Nikhil Goyal, One Size Does Not Fit All: A Student’s Assessment of School
Every nine seconds, a student drops out of school. Why? For a majority, school was not relevant to them. The education system isn’t broken – it’s doing exactly what it was intended to do so – create compliant cogs in machines. It’s outdated. It’s dangerous. And it’s suppressing millions of children around the country.
Sylvia Libow Martinez and Gary Stager, Ph.D., Invent to Learn: Making, Tinkering and Engineering in the Classroom
There’s a technological and creative revolution underway. Amazing new tools, materials and skills turn us all into makers. Using technology to make, repair or customize the things we need brings engineering, design and computer science to the masses. Fortunately for educators, this maker movement overlaps with the natural inclinations of children and the power of learning by doing. The active learner is at the center of the learning process, amplifying the best traditions of progressive education. This book helps educators bring the exciting opportunities of the maker movement to every classroom.

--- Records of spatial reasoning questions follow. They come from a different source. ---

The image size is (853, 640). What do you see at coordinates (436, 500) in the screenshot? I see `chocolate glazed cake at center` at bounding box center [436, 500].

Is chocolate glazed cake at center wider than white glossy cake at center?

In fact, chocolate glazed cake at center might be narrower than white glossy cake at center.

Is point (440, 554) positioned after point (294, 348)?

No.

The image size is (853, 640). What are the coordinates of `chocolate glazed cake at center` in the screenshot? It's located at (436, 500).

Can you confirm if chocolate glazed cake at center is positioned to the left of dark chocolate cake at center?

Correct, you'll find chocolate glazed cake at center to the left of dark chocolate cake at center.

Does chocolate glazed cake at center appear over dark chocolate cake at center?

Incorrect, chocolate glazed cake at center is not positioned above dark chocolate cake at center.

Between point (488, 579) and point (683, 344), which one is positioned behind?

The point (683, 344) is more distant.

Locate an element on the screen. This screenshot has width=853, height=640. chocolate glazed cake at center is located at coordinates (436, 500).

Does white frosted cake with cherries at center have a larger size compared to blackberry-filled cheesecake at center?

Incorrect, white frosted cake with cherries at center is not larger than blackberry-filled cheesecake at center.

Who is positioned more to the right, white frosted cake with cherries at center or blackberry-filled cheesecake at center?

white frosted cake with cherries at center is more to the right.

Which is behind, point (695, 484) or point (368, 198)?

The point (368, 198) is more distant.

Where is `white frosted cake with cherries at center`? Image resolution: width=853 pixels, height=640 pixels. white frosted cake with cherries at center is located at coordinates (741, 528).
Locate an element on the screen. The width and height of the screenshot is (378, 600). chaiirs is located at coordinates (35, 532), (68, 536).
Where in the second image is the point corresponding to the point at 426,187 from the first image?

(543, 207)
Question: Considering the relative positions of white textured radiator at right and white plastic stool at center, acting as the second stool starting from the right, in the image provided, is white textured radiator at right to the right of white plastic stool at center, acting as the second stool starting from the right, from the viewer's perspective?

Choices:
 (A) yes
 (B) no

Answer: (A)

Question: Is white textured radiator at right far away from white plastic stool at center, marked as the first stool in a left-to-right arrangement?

Alfie Kohn, The Homework Myth: Why Our Kids Get Too Much of a Bad Thing
So why do we continue to administer this modern cod liver oil-or even demand a larger dose? Kohn’s incisive analysis reveals how a set of misconceptions about learning and a misguided focus on competitiveness has left our kids with less free time, and our families with more conflict. Pointing to stories of parents who have fought back-and schools that have proved educational excellence is possible without homework-Kohn demonstrates how we can rethink what happens during and after school in order to rescue our families and our children’s love of learning.
Paul Tough, How Children Succeed: Grit, Curiosity, and the Hidden Power of Character
Why do some children succeed while others fail? The story we usually tell about childhood and success is the one about intelligence: success comes to those who score highest on tests, from preschool admissions to SATs. But in How Children Succeed, Paul Tough argues that the qualities that matter more have to do with character: skills like perseverance, curiosity, optimism, and self-control.
Lori McWilliam Pickert, Project-Based Homeschooling: Mentoring Self-Directed Learners
Project-based homeschooling combines children’s interests with long-term, deep, complex learning. This is an essential experience for children: to spend time working on something that matters to them, with the support of a dedicated mentor. This book is an introduction and guide to creating the circumstances under which children can teach themselves.